Kilburn to Osmotherley

'Paradise'

A day of contrasts. Immense views, soft sheep pasture, shady forest tracks, unforgiving, sun-baked moorland, a punishing final climb and cool village alleyways.

I am given a welcome lift up the steep hill to the car park below the White Horse who keeps watch over the pretty village of Kilburn to start my journey to Osmotherley.

I haul myself up the steep flights of steps to the eye of the horse and start to retrace my route from yesterday back towards Sutton Bank. The first part of my hike today follows the high scarp on the western edge of the North Yorkshire Moors: Low Town Brow, Ivy Scar, Roulston Scar, Knowlson’s Drop, Sutton Bank; the Yorkshire Gliding Club soaring silently above me for most of the morning.

The open ground turns to wooded slopes and plantation. Great Relief Pot, Fairies Parlour, Garbutt Wood, White Mare Crag, Hambleton Down, Hambleton Mosses, Hill Fort Windypit, Boltby Scar, Sneck Yate.

'Paradise'
‘Paradise’

Then out onto one of the most beautiful scenes.
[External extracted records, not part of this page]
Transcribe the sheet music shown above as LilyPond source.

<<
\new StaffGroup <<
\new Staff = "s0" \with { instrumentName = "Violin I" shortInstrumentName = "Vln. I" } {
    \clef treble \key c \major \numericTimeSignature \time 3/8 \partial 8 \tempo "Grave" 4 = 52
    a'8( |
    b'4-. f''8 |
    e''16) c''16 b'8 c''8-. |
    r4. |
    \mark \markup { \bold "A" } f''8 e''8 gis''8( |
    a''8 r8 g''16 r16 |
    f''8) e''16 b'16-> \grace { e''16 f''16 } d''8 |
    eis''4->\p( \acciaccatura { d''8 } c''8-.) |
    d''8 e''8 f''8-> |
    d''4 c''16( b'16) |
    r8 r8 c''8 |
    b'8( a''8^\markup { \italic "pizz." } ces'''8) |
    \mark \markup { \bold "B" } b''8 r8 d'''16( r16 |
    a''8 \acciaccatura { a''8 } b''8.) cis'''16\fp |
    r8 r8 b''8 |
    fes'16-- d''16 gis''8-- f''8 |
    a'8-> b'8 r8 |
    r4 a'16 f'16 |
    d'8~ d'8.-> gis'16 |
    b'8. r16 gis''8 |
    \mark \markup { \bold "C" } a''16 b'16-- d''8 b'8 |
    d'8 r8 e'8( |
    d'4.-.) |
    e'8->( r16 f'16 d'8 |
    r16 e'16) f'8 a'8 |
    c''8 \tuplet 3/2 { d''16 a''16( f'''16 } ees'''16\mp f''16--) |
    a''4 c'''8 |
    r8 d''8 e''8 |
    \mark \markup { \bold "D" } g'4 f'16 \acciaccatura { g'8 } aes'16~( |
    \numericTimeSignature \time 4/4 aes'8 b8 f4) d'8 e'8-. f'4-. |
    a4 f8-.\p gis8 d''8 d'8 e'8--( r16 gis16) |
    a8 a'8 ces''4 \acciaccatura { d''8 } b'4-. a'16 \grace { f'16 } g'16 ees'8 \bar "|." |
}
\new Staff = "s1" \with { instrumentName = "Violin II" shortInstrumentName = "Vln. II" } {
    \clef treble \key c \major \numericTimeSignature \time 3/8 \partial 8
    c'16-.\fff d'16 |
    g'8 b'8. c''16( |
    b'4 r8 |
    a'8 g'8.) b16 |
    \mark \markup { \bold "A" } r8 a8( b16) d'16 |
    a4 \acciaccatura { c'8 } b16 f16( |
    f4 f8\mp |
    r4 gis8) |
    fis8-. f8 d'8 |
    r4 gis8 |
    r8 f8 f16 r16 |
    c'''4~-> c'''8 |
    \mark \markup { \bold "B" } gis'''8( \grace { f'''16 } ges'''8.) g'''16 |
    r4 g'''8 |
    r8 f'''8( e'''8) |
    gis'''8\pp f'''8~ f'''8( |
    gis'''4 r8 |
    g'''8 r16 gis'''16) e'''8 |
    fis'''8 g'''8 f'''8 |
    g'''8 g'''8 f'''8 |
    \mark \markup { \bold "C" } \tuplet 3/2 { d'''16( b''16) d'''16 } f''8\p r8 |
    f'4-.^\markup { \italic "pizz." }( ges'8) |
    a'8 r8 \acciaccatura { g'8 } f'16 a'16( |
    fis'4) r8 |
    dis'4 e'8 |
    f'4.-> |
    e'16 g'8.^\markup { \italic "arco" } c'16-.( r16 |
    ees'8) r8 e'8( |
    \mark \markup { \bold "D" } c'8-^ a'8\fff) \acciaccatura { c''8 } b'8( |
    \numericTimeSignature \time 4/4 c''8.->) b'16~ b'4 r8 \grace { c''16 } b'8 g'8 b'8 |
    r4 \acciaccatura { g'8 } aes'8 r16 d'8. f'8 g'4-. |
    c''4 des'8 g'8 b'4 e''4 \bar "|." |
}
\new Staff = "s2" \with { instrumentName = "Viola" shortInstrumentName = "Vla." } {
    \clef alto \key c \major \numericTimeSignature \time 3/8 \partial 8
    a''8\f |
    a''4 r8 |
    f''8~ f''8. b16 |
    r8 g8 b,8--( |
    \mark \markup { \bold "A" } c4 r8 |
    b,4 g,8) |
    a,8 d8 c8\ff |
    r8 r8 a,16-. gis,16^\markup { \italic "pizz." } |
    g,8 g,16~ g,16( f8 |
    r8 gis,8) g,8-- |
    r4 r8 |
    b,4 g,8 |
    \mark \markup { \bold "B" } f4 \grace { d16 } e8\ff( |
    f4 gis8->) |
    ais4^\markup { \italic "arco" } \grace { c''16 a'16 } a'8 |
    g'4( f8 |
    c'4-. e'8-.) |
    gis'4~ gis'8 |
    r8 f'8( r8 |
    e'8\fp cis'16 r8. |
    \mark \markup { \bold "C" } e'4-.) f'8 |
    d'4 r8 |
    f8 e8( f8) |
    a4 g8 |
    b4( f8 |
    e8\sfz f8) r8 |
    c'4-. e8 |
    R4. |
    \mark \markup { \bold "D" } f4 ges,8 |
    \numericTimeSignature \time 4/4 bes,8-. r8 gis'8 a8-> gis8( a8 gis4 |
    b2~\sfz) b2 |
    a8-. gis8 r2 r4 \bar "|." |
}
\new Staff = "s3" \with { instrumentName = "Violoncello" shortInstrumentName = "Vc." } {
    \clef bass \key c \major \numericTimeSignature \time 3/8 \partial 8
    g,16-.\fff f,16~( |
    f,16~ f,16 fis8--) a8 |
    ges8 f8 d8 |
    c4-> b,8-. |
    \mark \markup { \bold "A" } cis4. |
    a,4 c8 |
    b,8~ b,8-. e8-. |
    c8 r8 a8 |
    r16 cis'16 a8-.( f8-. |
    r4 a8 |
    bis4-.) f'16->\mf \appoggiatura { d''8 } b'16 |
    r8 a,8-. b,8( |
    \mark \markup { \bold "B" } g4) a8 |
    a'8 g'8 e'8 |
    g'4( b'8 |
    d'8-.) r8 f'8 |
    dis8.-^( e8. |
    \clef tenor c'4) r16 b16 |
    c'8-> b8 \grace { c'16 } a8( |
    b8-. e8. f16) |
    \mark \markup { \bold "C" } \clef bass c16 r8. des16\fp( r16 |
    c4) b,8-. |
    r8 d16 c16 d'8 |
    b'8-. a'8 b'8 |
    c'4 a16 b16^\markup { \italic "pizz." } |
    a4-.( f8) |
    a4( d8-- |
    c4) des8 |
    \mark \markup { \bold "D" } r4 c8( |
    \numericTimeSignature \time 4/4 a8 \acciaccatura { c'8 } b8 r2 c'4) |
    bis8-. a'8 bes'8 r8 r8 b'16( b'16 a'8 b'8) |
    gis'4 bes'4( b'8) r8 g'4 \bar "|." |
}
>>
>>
Gentle, rolling sheep pasture, soft underfoot, heading to High Barn with its knoll of great trees, bright with new leaves: Upper and Lower Paradise. Paradise today but probably hard going in harsher weather.

Briefly into Boltby Woods: bluebells and wild garlic. Then, at Steeple Cross, suddenly out onto open moorland. Heather stretching away to my right, not yet in bloom and the ancient drove road before me, rutted, stony, sun-baked dry, almost white in the bright light and hard, hard walking. Shadeless, the track for ever snaking away into the distance, its end never seeming any closer for mile upon mile upon mile.

Lunch crouched in a spot of shade in the lee of the drystone wall at White Gill Head: oatcakes, cheese, apples, nuts and a lighter backpack. I am not the first to have taken refreshment near here: there are signs of recent camping and down the track is the site of an inn, Limekiln House now just a few humps on the ground and a little cross marking the spot.

A left turn onto Hambleton Street under Black Hambleton Moor with its grouse butts and ancient tumuli nestling low in the heather.

To Hambleton End and Square Corner, heather moorland changing to high pasture and, at last, steeply down off the moor and into Oak Dale over stone-slabbed steps. Osmotherley in sight and the chimes of its church bell floating on the air. The path twists and turns along Oakdale Beck, and then, past the rolling meadows of Whitehouse Farm, the route makes its final demand: steep, knee-aching steps up Middlestye Bank before finally leading through the twisting cobbled alleyways of Osmotherley and a beautiful, delicious ice-cream from the village shop.

Osmotherley
Osmotherley

I feast on fish & chips on the village green and stay at 32 South End in a very comfortable self-contained little apartment with thoughtfully provided supplies for walkers. A great view from the french windows, a friendly chicken on the sunny patio and breakfast in the conservatory with delicious honey from the resident bee-keeper that tastes of real flowers.